VORLIEGENDER TEXT =
---

Schwäbische Zeitung (Friedrichshafen)
Freizeitpark im Corona-Modus
Besuch im Ravensburger Spieleland: Zwischen Zuversicht und Zugangsbeschränkungen
Von Anja Reichert
LIEBENAU - Es ist kurz vor zehn Uhr. In wenigen Minuten öffnet das Ravensburger Spieleland seine Pforten. Leitkegel flankieren den Weg vom Parkplatz zur Kasse. Wo keiner dieser Pylonen steht, übernimmt Absperrband die optische Führung. Es sind Maßnahmen, die ihren Zweck erfüllen, die warnen und darauf hindeuten, dass etwas anders ist, dass Vorsicht geboten ist, dass Regeln gelten. Wie geht es weiter? Wie ist ein Spieleland-Besuch in Corona-Zeiten? Werden Abstands- und Hygieneregeln eingehalten? Wie funktioniert die Öffnung eines Freizeitparks für hunderte Menschen? Ein Besuch.
Anfang April wollte der Freizeitpark in Liebenau in seine 23. Saison starten – nach Investitionen, Installationen neuer Attraktionen und Instandhaltungsmaßnahmen. Doch aufgrund der Corona-Pandemie musste der Start verschoben werden. „Nie stand die Freizeitwirtschaft unter größerem Druck als heute“, schrieb damals der Verband Deutscher Freizeitparks und Freizeitunternehmen, dem auch das Spieleland angehört. Es geht um sinkende Beschäftigungszahlen, bedrohte Existenzen, Umsatzverluste.
Erst Ende Mai konnte der Park schließlich öffnen – mit Schutz- und Hygienekonzept. Das war vor knapp drei Wochen. „Wir sind mit allen Mitarbeitern in die Saison gestartet und beschäftigen natürlich auch Saisonkräfte. Gerade in der derzeitigen Situation sind wir sehr froh, dass wir auf unsere Mitarbeiter zählen können und wir uns gegenseitig unterstützen“, so Wirth. Doch unter dem Aspekt des Gesundheitsschutzes haben sich für Besucher und für das Personal Bedingungen und auch Abläufe verändert. Nun scheint sich, drei Wochen nach der Öffnung, zumindest beim Personal Routine eingeschlichen zu haben: Das Abfertigen der Besucher funktioniert ohne lange Wartezeiten.

---

ZEILENAUSZÜGE =
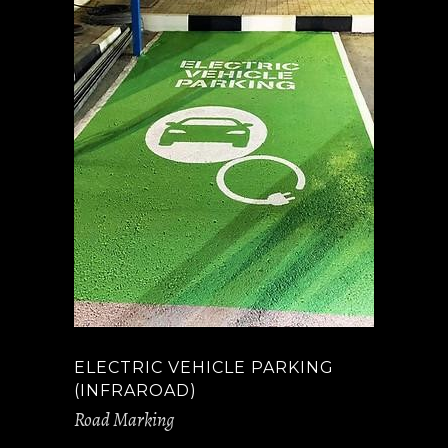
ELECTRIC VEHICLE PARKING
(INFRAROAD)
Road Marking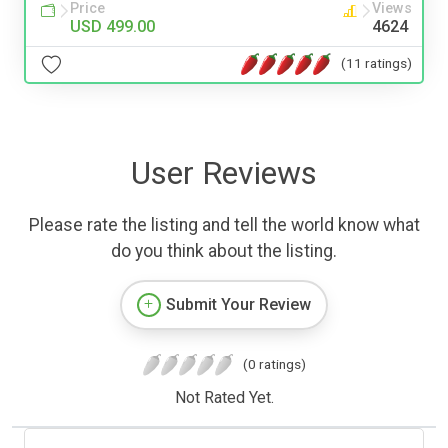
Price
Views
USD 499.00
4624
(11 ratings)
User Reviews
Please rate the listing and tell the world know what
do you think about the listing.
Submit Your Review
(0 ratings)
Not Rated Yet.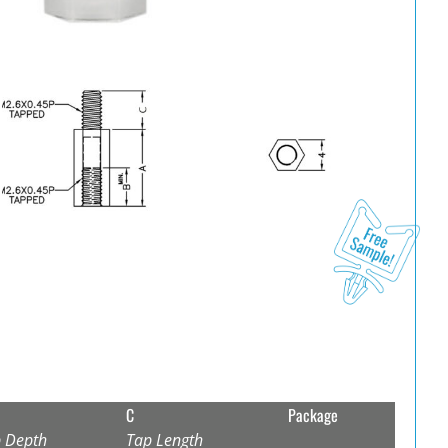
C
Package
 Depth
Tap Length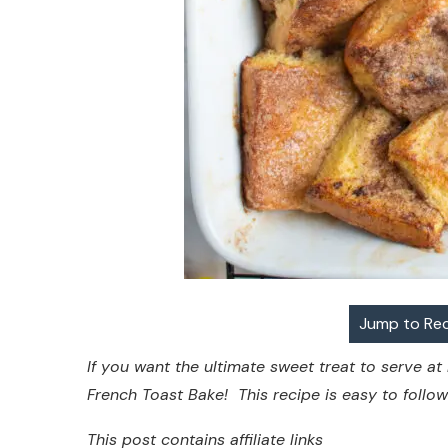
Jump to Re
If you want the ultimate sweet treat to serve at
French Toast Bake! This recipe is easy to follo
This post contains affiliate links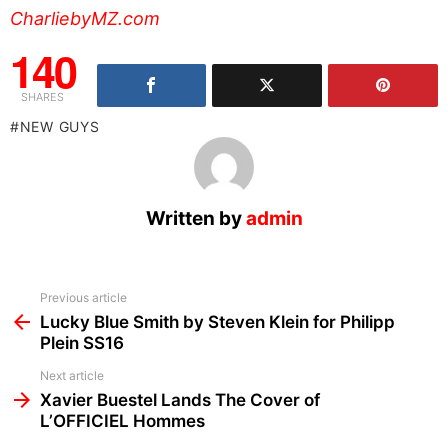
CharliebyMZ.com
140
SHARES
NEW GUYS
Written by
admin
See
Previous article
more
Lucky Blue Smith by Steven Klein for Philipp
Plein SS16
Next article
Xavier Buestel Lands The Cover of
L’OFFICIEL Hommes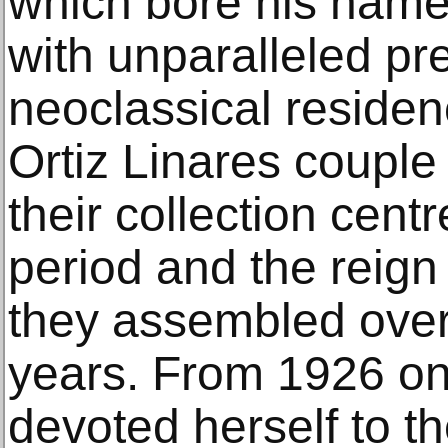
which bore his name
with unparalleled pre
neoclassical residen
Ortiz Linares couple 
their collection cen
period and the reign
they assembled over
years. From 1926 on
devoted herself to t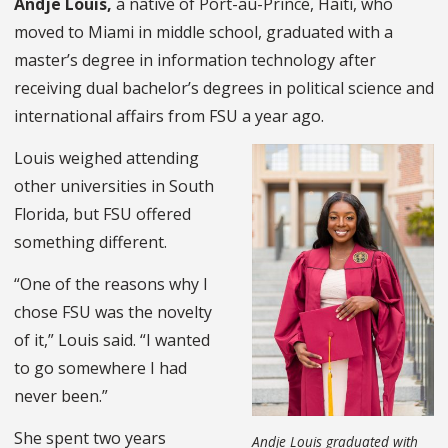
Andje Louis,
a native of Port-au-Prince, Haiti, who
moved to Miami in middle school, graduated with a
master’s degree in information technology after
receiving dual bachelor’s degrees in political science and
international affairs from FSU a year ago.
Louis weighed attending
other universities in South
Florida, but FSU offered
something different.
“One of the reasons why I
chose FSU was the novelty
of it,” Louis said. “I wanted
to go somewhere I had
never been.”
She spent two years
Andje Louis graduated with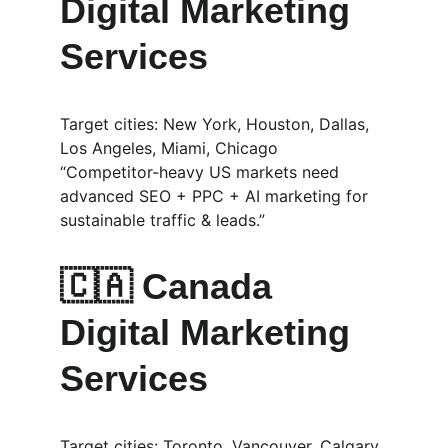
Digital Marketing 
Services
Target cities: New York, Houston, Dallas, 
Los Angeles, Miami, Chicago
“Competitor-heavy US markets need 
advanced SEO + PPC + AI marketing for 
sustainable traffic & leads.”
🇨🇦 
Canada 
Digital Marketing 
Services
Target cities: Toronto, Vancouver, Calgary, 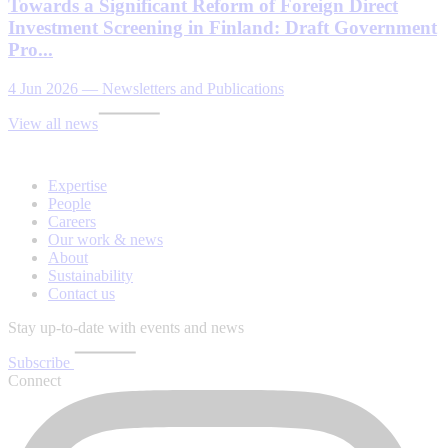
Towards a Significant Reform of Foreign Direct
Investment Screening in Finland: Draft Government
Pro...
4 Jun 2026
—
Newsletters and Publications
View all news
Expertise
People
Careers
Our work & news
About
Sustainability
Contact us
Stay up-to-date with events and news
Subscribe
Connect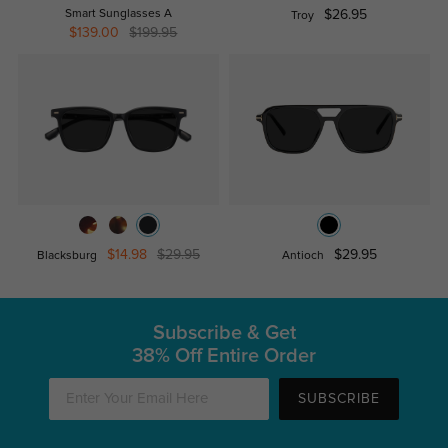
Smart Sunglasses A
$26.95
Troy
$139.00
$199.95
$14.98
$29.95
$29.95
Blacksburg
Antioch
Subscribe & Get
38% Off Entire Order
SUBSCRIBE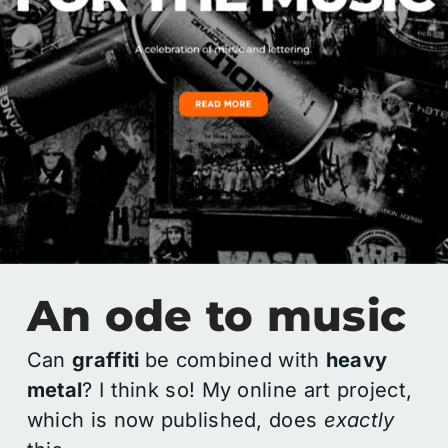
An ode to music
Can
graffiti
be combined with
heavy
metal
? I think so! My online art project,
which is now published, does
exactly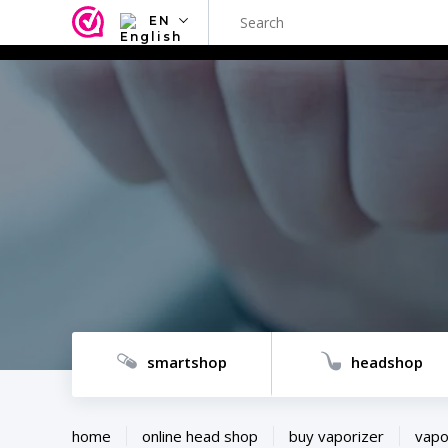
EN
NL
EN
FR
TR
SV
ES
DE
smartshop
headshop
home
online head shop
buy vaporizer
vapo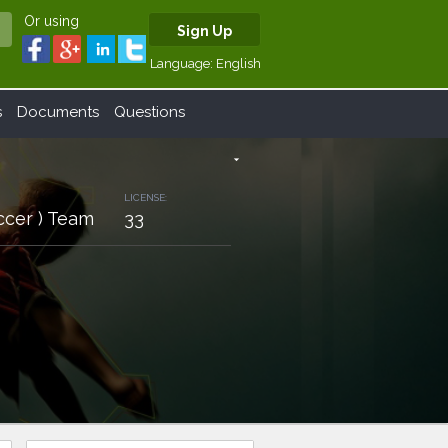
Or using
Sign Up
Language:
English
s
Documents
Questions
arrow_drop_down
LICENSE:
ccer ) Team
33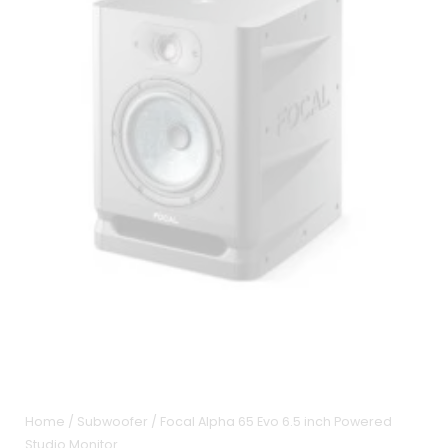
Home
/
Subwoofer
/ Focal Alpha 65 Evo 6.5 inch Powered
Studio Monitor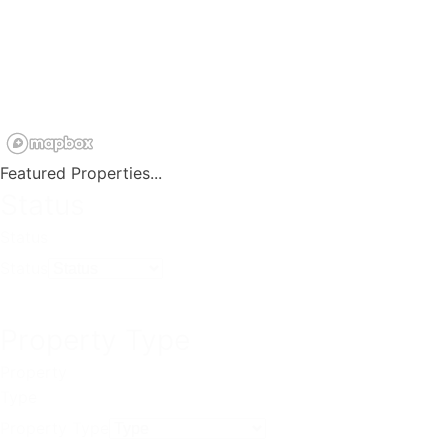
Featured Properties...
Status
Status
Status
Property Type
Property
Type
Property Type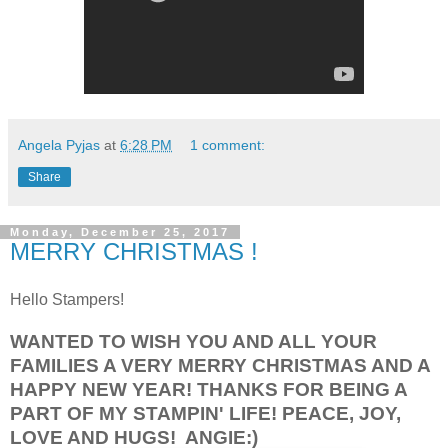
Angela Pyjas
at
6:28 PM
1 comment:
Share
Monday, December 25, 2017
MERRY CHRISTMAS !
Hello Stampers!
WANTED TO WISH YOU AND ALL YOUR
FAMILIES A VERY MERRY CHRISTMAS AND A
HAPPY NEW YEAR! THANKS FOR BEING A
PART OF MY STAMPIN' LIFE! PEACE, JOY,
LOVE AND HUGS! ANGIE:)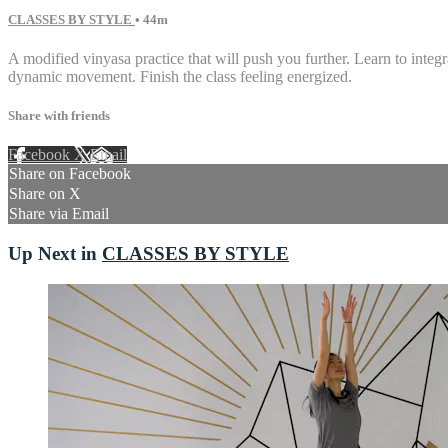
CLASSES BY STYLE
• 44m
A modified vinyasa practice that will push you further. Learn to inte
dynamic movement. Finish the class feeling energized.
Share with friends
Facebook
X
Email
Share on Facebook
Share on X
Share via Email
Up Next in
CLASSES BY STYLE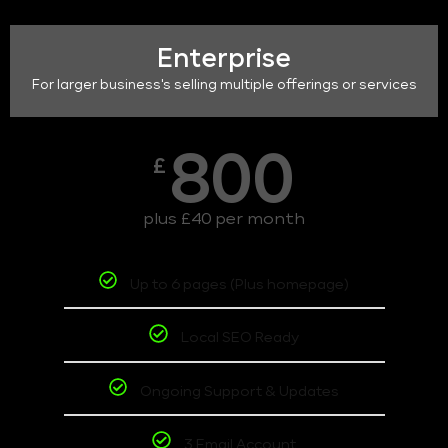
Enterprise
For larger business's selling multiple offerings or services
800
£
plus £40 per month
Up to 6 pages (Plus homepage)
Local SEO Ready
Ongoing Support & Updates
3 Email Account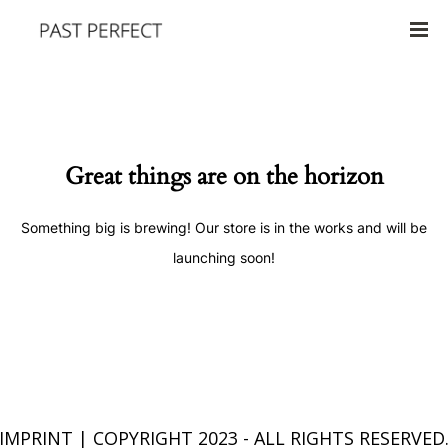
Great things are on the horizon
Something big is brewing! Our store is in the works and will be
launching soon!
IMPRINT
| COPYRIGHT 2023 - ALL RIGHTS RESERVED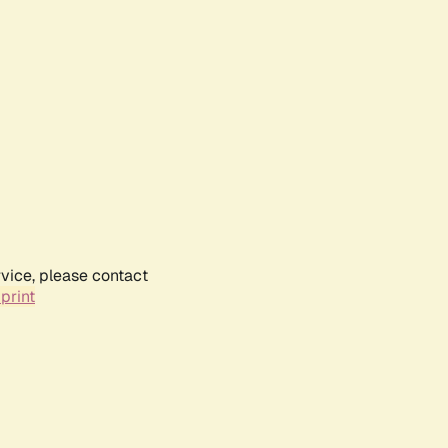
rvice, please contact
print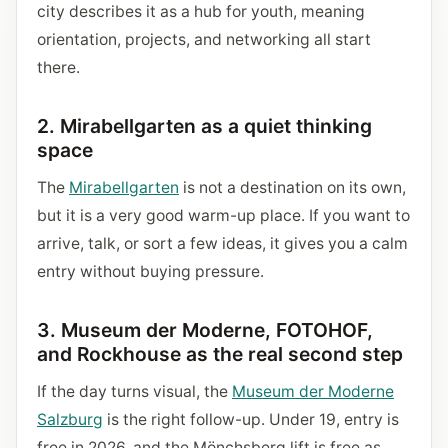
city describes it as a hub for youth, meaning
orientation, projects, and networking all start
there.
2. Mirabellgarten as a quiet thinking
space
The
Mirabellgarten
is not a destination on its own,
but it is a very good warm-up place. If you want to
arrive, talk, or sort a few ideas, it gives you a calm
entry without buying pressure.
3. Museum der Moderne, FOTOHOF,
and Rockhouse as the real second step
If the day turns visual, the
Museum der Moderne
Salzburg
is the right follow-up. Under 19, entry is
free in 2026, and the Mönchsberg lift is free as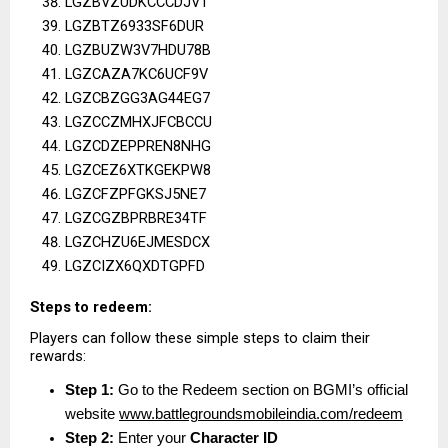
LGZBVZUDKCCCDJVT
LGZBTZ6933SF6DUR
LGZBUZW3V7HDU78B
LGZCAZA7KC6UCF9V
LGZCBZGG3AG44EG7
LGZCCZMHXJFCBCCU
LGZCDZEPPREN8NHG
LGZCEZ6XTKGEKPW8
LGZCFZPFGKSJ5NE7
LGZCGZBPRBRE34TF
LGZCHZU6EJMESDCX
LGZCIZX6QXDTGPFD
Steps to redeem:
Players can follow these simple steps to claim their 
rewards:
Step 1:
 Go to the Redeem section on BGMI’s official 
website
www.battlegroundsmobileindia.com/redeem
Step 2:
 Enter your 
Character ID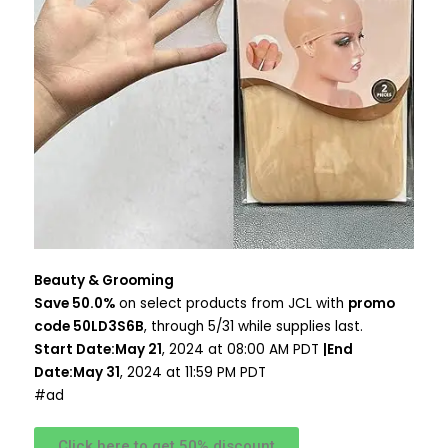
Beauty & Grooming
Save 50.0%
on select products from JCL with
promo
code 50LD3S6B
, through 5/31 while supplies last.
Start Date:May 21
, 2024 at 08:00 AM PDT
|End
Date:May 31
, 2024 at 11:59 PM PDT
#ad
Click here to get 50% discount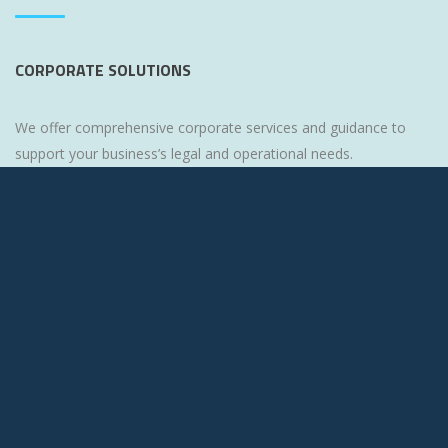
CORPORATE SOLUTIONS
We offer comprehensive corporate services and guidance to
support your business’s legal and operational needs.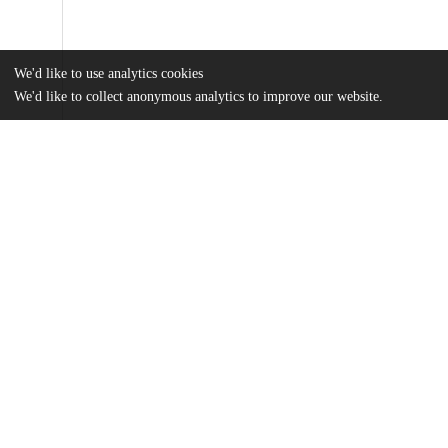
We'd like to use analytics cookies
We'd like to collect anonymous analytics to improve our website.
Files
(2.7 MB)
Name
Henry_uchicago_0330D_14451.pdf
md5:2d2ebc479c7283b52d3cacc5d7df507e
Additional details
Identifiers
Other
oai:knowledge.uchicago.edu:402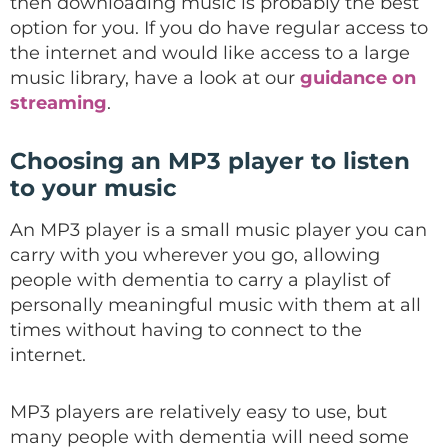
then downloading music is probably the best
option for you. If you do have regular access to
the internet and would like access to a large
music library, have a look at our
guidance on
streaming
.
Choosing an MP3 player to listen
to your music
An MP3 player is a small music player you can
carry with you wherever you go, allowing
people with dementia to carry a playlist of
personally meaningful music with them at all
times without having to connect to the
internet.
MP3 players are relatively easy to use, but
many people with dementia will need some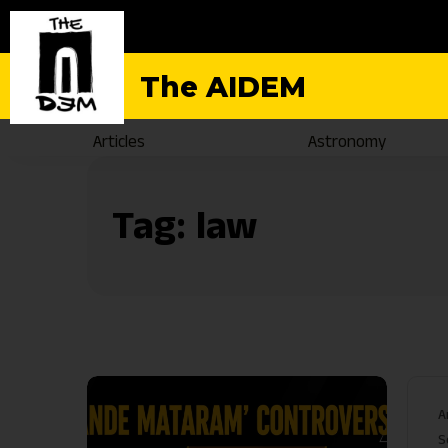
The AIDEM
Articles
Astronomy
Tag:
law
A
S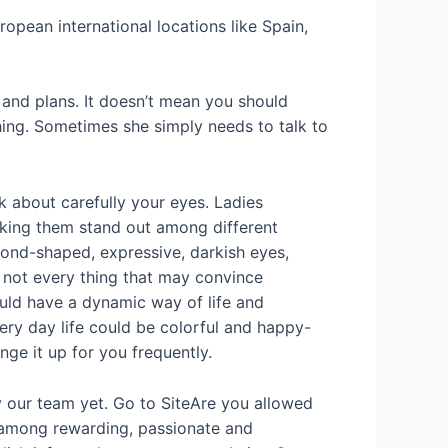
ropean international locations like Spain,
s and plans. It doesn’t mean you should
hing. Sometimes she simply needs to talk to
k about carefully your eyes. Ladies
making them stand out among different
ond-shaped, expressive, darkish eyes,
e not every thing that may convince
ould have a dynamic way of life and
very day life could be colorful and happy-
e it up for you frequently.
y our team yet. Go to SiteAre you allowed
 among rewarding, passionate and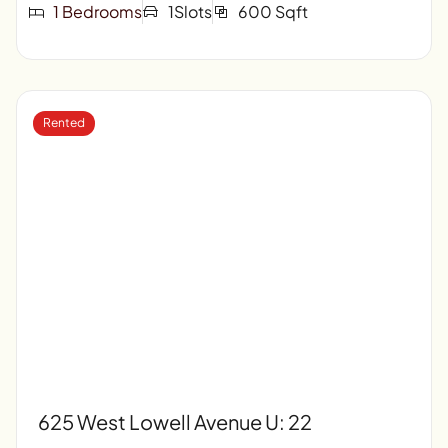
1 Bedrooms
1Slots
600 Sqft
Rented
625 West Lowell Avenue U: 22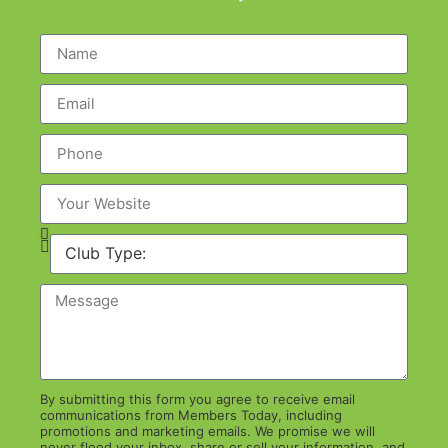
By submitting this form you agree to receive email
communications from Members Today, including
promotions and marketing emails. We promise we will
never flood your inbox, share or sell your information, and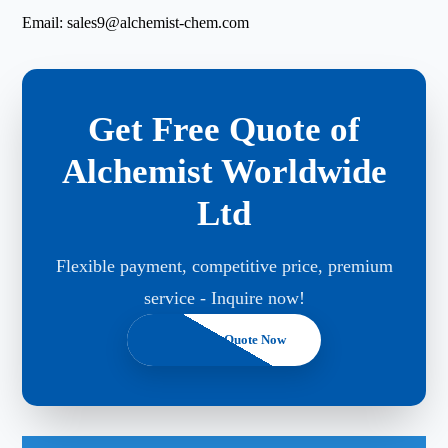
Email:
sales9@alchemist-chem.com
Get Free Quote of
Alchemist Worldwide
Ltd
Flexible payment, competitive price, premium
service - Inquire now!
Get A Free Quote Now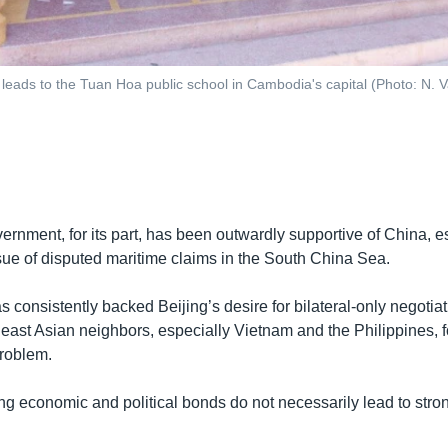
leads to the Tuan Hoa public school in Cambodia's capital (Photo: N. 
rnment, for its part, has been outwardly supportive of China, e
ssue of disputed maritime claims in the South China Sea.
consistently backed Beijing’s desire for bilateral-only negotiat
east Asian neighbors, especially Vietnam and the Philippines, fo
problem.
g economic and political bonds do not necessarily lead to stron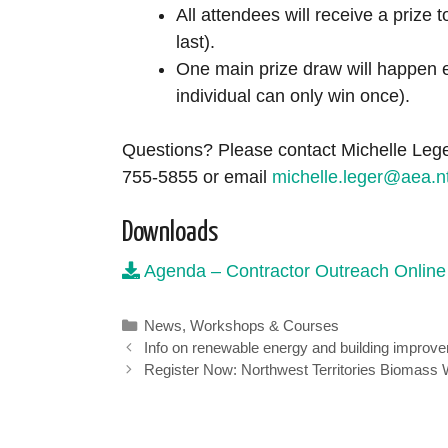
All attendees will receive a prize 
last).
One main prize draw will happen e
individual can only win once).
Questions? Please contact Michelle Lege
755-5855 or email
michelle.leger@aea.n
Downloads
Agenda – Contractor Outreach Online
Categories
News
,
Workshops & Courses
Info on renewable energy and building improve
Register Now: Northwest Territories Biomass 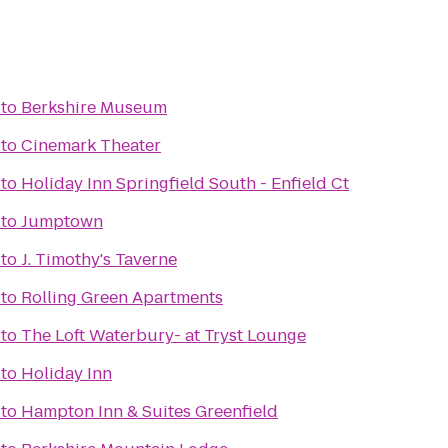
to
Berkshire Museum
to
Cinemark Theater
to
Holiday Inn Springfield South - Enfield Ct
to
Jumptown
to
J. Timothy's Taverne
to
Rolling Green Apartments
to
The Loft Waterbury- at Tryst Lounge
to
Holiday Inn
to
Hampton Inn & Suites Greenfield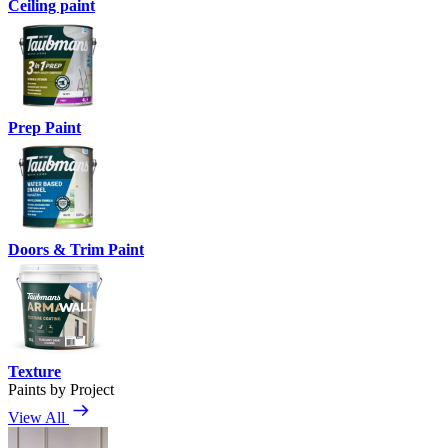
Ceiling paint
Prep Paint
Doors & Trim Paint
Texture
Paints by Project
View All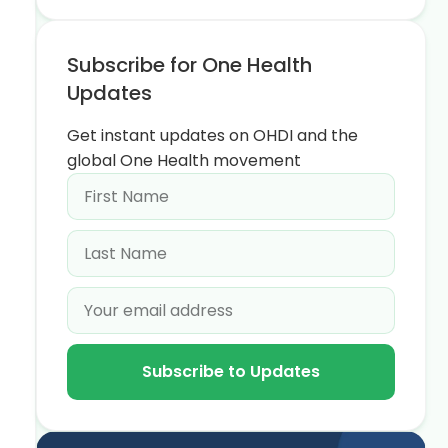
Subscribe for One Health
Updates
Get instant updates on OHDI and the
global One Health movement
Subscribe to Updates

---

ARBEITSAUFTRAG = Gib alles aus dem Text über den Freizeitpark von „Schwäbische Zeitung (Friedrichshafen)“ bis hinunter zu „Menschen? Ein Besuch.“ erneut wieder und tausche dabei „Leitkegel“ gegen „Verkehrshütchen“ aus.

ERGEBNIS =
Schwäbische Zeitung (Friedrichshafen)
Freizeitpark im Corona-Modus
Besuch im Ravensburger Spieleland: Zwischen Zuversicht und Zugangsbeschränkungen
Von Anja Reichert
LIEBENAU - Es ist kurz vor zehn Uhr. In wenigen Minuten öffnet das Ravensburger Spieleland seine Pforten. Verkehrshütchen flankieren den Weg vom Parkplatz zur Kasse. Wo keiner dieser Pylonen steht, übernimmt Absperrband die optische Führung. Es sind Maßnahmen, die ihren Zweck erfüllen, die warnen und darauf hindeuten, dass etwas anders ist, dass Vorsicht geboten ist, dass Regeln gelten. Wie geht es weiter? Wie ist ein Spieleland-Besuch in Corona-Zeiten? Werden Abstands- und Hygieneregeln eingehalten? Wie funktioniert die Öffnung eines Freizeitparks für hunderte Menschen? Ein Besuch.